*** Opening MATERIAL SUPPLIED ***

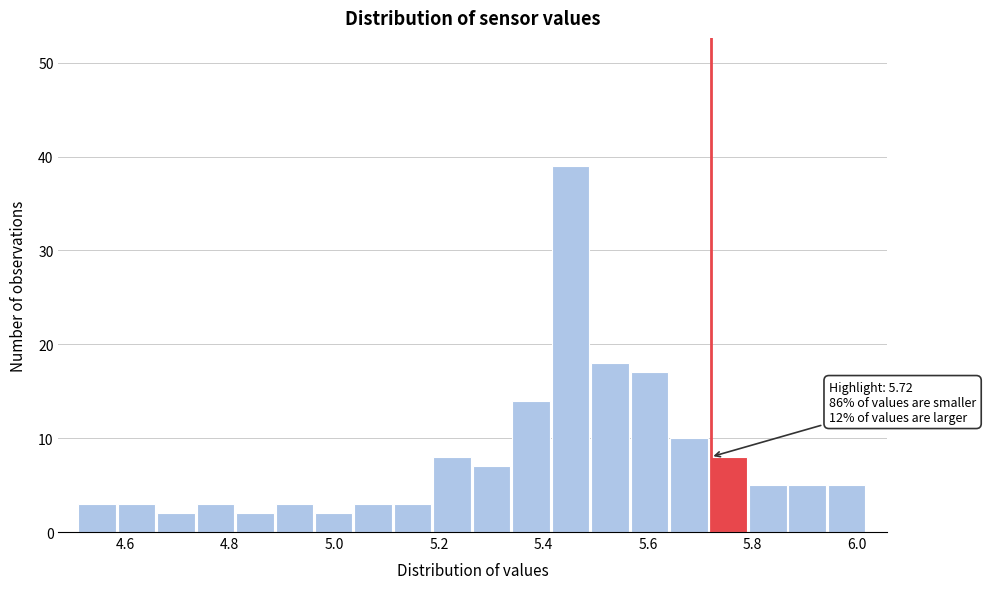

Read against the x-axis, roughly where is the centre of the tallest bar?

5.46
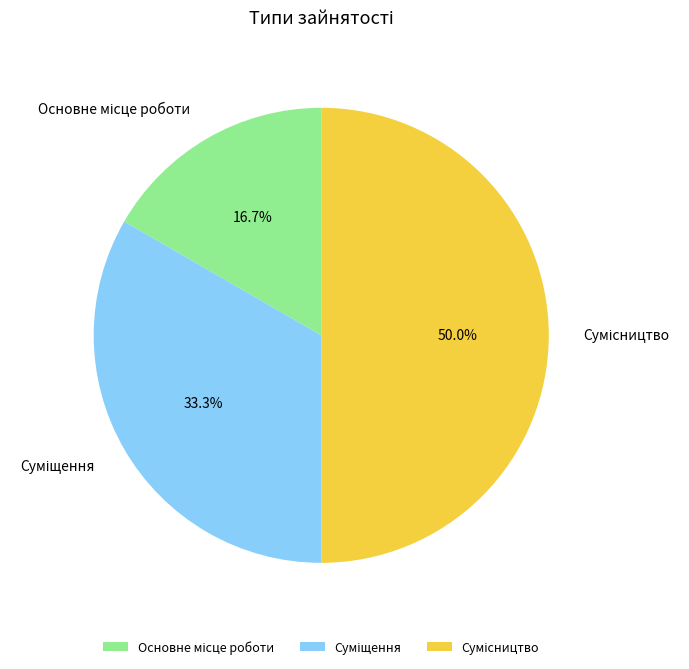

Is Суміщення the majority of the pie?

No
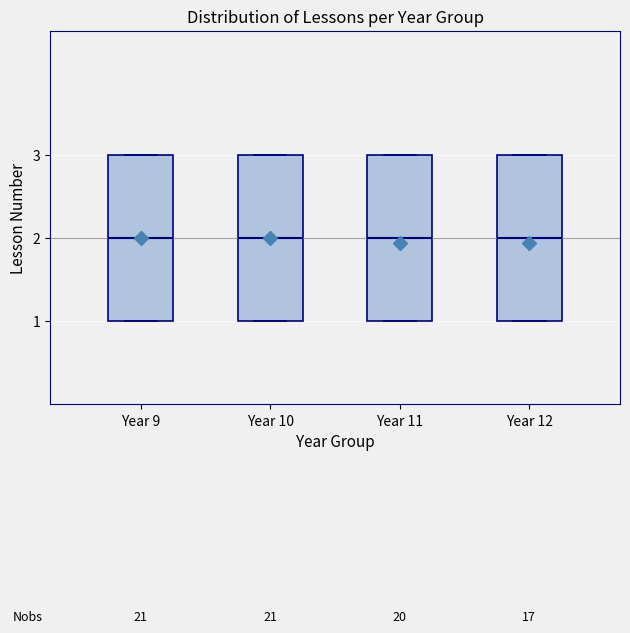

Reading left to right, read every box against the y-axis: the position of its median line, the range the box covers, and the ends of its whiskers. The values are not printed on the chart, so give them approximately, as read against the axis.

Year 9: median 2, box 1 to 3, whiskers 1 to 3
Year 10: median 2, box 1 to 3, whiskers 1 to 3
Year 11: median 2, box 1 to 3, whiskers 1 to 3
Year 12: median 2, box 1 to 3, whiskers 1 to 3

*** Closing MATERIAL SUPPLIED ***

§ **PROBLEM TO WORK ON**: Substitute "highest" for "tallest" throughout the records above, keeping everything else the same and leaving out the pictures.

§ **RESPONSE TO THIS EXERCISE**:
Read against the x-axis, roughly where is the centre of the highest bar?

5.46

Is Суміщення the majority of the pie?

No

Reading left to right, read every box against the y-axis: the position of its median line, the range the box covers, and the ends of its whiskers. The values are not printed on the chart, so give them approximately, as read against the axis.

Year 9: median 2, box 1 to 3, whiskers 1 to 3
Year 10: median 2, box 1 to 3, whiskers 1 to 3
Year 11: median 2, box 1 to 3, whiskers 1 to 3
Year 12: median 2, box 1 to 3, whiskers 1 to 3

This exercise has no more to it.